Mozart's Magic Flute is so well-known and so well-loved that a director must tread a tricky path. If the production is too conventional, he is accused of being boring and hackneyed; if it's too full of clever inventive ideas, he is accused of betraying the original. Fortunately, the director has one overriding thing going for him: Mozart's music. The opera is a string of knock-your-socks-off numbers: half a dozen of them regularly make it into "opera's greatest hits" collections, and there's another half-dozen that probably would if they weren't eclipsed by the first six. Get the music right, and the rest will follow.

Laurent Compagnon, Raphaela Papadakis as Pamina
Laurent Compagnon, Raphaela Papadakis as Pamina

Hampstead Garden Opera certainly got the music right, especially with the female cast members. We got off to an amazing start with the Three Ladies' introduction as they fight over Tamino: the voices blended beautifully, and there was such power that they drowned out a twelve piece orchestra - quite a feat in the tiny space of the Gatehouse (which seats about 180). The star turn of the evening was Raphaela Papadakis as Pamina, with a voice that was strong, rich and completely smooth through every part of the register, and Viki Hart delivered an immaculate set of coloratura fireworks as the Queen of the Night. Papadakis is just 22, and tipped by the HGO people as a star of the future.

The male voices weren't quite up to the same standard, but more than adequate: as Papageno, Samuel Queen's Ein Mädchen oder Weibchen and his Bei Männern with Tamina left everyone in the house wishing fervently that he would find his match. As Sarastro, Christopher Borritt had a voice that was full and warm through most of his range if a bit thin on the lowest notes. William Balkwill's Tamino was at his best in his initiation rites with Sarastro, although his acting showed considerable overuse of what the late Joan Sutherland described as her "GPE" (for "General Pained Expression"). By the way, I've used the German aria names for reference: the performance was in an English translation by Stephen Fry that was a real cut above the average - modern, funny and sometimes poetic without being too clever for its own good.
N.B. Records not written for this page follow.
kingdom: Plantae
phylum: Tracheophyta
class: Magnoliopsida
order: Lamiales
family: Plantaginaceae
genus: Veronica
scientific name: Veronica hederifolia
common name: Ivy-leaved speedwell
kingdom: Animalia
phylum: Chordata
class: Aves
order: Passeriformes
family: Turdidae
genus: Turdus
The Dionysus ensemble delivered the music with verve, pace and fun, if perhaps lacking in accuracy, with more than a few slips and intonation whoopsies. In the context of a tiny pub production, I'm inclined to overlook the flaws, which didn't overly dent my enjoyment.

As for the production: James Hurley kept the action completely true to the original while wrapping it in some nice visual conceits. There's an overriding idea of the whole thing being a bedtime story read to their children (the "three boys" of the original turn into "three girls" for this production) by Tamino and Pamina, complete with dolls houses and a giant toy box (from which Papageno emerges in the first act). There were some great lighting tricks with torches, and an idea of the main characters being controlled by voodoo dolls, which was interesting but which I thought got in the way of the music at times. The acting was a bit ham, but the audience clearly enjoyed it and laughed at the jokes. The costumes were not HGO's finest: Papageno and Papagena's giant bird-emblazoned romper suits were the only ones that I really liked, and the Queen of the Night seemed to be wandering round in a nightie in the first act (maybe the pun was intended). HGO commendably uses young singers for all the main roles, but no effort was made to create the illusion of an age gap between Sarastro and the Queen and the younger characters: the Queen and Pamina looked more like two sisters than like a mother and daughter.

Overall, the production hung together very well, doing a good job of highlighting Mozart's more mystical side with its masonic imagery and contrasts between light and dark. And with such gorgeous music performed so well, it put a big smile on the audience's faces, including many seasoned operagoers who will have seen Die Zauberflöte in more august surroundings.